— A! Constantin! — проговорила Дарья Михайловна, как только Пандалевский вошел в гостиную, — Alexandrine будет?
— Александра Павловна велели вас благодарить и за особенное удовольствие себе поставляют, — возразил Константин Диомидыч, приятно раскланиваясь на все стороны и прикасаясь толстой, но белой ручкой с ногтями, остриженными треугольником, к превосходно причесанным волосам.
— И Волынцев тоже будет?
— И они-с.
— Так как же, Африкан Семеныч, — продолжала Дарья Михайловна, обращаясь к Пигасову, — по-вашему, все барышни неестественны?
У Пигасова губы скрутились набок, и он нервически задергал локтем.
— Я говорю, — начал он неторопливым голосом — он в самом сильном припадке ожесточения говорил медленно и отчетливо, — я говорю, что барышни вообще — о присутствующих, разумеется, я умалчиваю…
— Но это не мешает вам и о них думать, — перебила Дарья Михайловна.
— Я о них умалчиваю, — повторил Пигасов. — Все барышни вообще неестественны в высшей степени — неестественны в выражении чувств своих. Испугается ли, например, барышня, обрадуется ли чему, или опечалится, она непременно сперва придаст телу своему какой-нибудь эдакий изящный изгиб (и Пигасов пребезобразно выгнул свой стан и оттопырил руки) и потом уже крикнет: ах! или засмеется, или заплачет. Мне, однако (и тут Пигасов самодовольно улыбнулся), удалось-таки добиться однажды истинного, неподдельного выражения ощущения от одной замечательно неестественной барышни!
— Каким это образом?
Глаза Пигасова засверкали.
— Я ее хватил в бок осиновым колом сзади.
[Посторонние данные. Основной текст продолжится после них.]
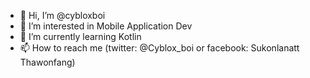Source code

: - 👋 Hi, I’m @cybloxboi
- 👀 I’m interested in Mobile Application Dev
- 🌱 I’m currently learning Kotlin
- 📫 How to reach me (twitter: @Cyblox_boi or facebook: Sukonlanatt Thawonfang)

<!---
cybloxboi/cybloxboi is a ✨ special ✨ repository because its `README.md` (this file) appears on your GitHub profile.
You can click the Preview link to take a look at your changes.
--->
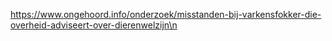 https://www.ongehoord.info/onderzoek/misstanden-bij-varkensfokker-die-overheid-adviseert-over-dierenwelzijn\n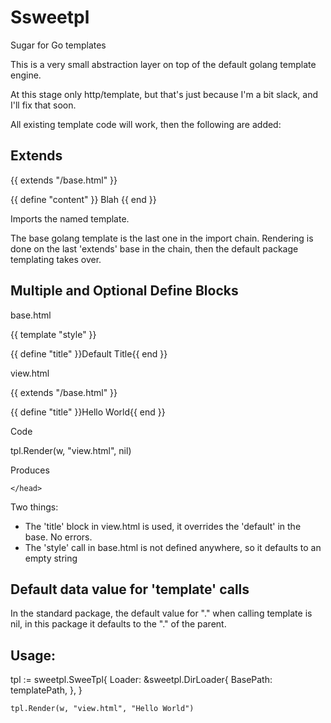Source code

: Ssweetpl
========

Sugar for Go templates

This is a very small abstraction layer on top of the default golang template engine.

At this stage only http/template, but that's just because I'm a bit slack, and I'll fix that soon.

All existing template code will work, then the following are added:

## Extends

  {{ extends "/base.html" }}
  
  {{ define "content" }}
    Blah
  {{ end }}
  
Imports the named template.

The base golang template is the last one in the import chain.
Rendering is done on the last 'extends' base in the chain, then the default package templating takes over.



## Multiple and Optional Define Blocks
  
base.html

  <!DOCTYPE html>
  <html>
    <head>
      <title>{{ template "title" }}</title>
      {{ template "style" }}
    </head>
  </html>
  
  {{ define "title" }}Default Title{{ end }}
  
view.html

  {{ extends "/base.html" }}
  
  {{ define "title" }}Hello World{{ end }}
  
Code

  tpl.Render(w, "view.html", nil)
  
Produces

  <!DOCTYPE html>
  <html>
    <head>
      <title>Hello World</title>

    </head>
  </html>
  
Two things: 

- The 'title' block in view.html is used, it overrides the 'default' in the base. No errors.
- The 'style' call in base.html is not defined anywhere, so it defaults to an empty string

## Default data value for 'template' calls

In the standard package, the default value for "." when calling template is nil, in this 
package it defaults to the "." of the parent.

## Usage:

  tpl := sweetpl.SweeTpl{
    Loader: &sweetpl.DirLoader{
		  BasePath: templatePath,
		},
	}
	
	tpl.Render(w, "view.html", "Hello World")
Она как взвизгнет, а я ей: браво! браво! Вот это голос природы, это был естественный крик. Вы и вперед всегда так поступайте.
Все в комнате засмеялись.
— Что вы за пустяки говорите, Африкан Семеныч! — воскликнула Дарья Михайловна. — Поверю ли я, что вы станете девушку толкать колом в бок!
— Ей-богу, колом, пребольшим колом, вроде тех, которые употребляются при защите крепостей.
— Mais c'est une horreur ce que vous dites là, monsieur,[2] — возопила m-lle Boncourt, грозно посматривая на расхохотавшихся детей.
— Да не верьте ему, — промолвила Дарья Михайловна, — разве вы его не знаете?
Но негодующая француженка долго не могла успокоиться и все что-то бормотала себе под нос.
— Вы можете мне не верить, — продолжал хладнокровным голосом Пигасов, — но я утверждаю, что я сказал сущую правду. Кому ж это знать, коли не мне? После этого вы, пожалуй, также не поверите, что наша соседка Чепузова, Елена Антоновна, сама, заметьте, сама, мне рассказала, как она уморила своего родного племянника?
— Вот еще выдумали!
— Позвольте, позвольте! Выслушайте и судите сами. Заметьте, я на нее клеветать не желаю, я ее даже люблю, насколько, то есть, можно любить женщину; у ней во всем доме нет ни одной книги, кроме календаря, и читать она не может иначе как вслух — чувствует от этого упражнения испарину и жалуется потом, что у ней глаза пупом полезли… Словом, женщина она хорошая, и горничные у ней толстые. Зачем мне на нее клеветать?
— Ну! — заметила Дарья Михайловна, — взобрался Африкан Семеныч на своего конька — теперь не слезет с него до вечера.
— Мой конек… А у женщин их целых три, с которых они никогда не слезают, — разве когда спят.